Performance of table access_问答_开发者_运维开发者技术经验分享

开发者 https://www.devze.com 2022-12-13 14:58 出处：网络

We have an application which is completely written in C. For table access inside the code like fetching some values from a table we use Pro*C. And to increase the performance of the application we also preload some tables for fetching the data. We take some input fields and fetch the output fields from the table in general.

We usually have around 30000 entries in the table and max it reaches 0.1 million some times.

But if the table entries increase to around 10 million entries, I think it dangerously affects the performance of the application.

Am I wrong somewhere? If it really affects the pe开发者_运维技巧rformance, is there any way to keep the performance of the application stable?

What is the possible workaround if the number of rows in the table increases to 10 million considering the way the application works with tables?

If you are not sorting the table you'll get a proportional increase of search time... if you don't code anything wrong, in your example (30K vs 1M) you'll get 33X greater search times. I'm assumning you're incrementally iterating (i++ style) the table.

However, if it's somehow possible to sort the table, then you can greatly reduce search times. That is possible because an indexer algorithm that searchs sorted information will not parse every element till it gets to the sought one: it uses auxiliary tables (trees, hashes, etc), usually much faster to search, and then it pinpoints the correct sought element, or at least gets a much closer estimate of where it is in the master table.

Of course, that will come at the expense of having to sort the table, either when you insert or remove elements from it, or when you perform a search.

maybe you can go to 'google hash' and take a look at their implementation? although it is in C++

It might be that you have too many cache misses once you increase over 1MB or whatever your cache size is.

If you iterate table multiple times or you access elements randomly you can also hit lot of cache misses.

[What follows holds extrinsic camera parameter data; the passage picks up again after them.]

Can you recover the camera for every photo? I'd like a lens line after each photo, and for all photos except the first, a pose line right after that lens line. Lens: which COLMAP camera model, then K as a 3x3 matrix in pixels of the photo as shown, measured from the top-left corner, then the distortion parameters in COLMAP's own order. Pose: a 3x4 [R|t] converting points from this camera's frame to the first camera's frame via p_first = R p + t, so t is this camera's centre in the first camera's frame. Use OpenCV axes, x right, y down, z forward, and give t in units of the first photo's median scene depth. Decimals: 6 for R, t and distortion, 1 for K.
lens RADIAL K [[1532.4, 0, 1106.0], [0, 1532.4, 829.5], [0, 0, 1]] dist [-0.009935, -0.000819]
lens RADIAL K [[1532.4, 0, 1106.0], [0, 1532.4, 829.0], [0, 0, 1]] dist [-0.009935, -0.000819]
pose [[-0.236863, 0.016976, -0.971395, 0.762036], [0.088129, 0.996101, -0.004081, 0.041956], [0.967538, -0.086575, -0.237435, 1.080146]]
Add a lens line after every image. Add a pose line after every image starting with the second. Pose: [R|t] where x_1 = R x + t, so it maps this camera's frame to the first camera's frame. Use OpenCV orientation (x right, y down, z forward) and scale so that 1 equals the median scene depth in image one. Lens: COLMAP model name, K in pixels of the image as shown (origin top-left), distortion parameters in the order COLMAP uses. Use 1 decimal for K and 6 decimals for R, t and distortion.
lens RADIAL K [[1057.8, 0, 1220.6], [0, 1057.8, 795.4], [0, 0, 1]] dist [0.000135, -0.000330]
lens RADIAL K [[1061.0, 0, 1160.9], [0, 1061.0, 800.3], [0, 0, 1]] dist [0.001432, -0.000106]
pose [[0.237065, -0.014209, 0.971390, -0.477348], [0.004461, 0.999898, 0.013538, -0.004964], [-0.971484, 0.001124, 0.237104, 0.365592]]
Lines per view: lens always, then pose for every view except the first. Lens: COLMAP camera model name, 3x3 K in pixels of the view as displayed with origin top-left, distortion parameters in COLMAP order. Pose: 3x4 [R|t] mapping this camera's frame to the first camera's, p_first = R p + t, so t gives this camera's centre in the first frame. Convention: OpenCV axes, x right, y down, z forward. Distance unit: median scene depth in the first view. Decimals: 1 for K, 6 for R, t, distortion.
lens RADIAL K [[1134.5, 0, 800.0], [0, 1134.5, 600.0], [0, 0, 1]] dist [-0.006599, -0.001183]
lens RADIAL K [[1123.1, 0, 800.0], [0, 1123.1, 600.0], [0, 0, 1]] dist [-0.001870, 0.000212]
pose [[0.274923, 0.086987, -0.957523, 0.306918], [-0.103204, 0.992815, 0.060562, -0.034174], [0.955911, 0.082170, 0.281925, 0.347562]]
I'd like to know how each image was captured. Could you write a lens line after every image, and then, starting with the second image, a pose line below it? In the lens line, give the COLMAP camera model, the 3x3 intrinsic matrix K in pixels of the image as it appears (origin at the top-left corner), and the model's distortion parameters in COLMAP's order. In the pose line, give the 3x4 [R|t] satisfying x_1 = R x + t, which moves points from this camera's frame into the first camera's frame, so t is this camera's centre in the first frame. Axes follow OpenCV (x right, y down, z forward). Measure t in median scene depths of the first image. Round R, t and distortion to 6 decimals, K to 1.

http://en.wikipedia.org/wiki/CPU_cache#Cache_Misses

Well, it really depends on what you are doing with the data. If you have to load the whole kit-and-kabootle into memory, then a reasonable approach would be to use a large bulk size, so that the number of oracle round trips that need to occur is small.

If you don't really have the memory resources to allow the whole result set to be loaded into memory, then a large bulk size will still help with the Oracle overhead. Get a reasonable size chunk of records into memory, process them, then get the next chunk.

Without more information about your actual run time environment, and business goals, that is about as specific as anyone can get.

Can you tell us more about the issue?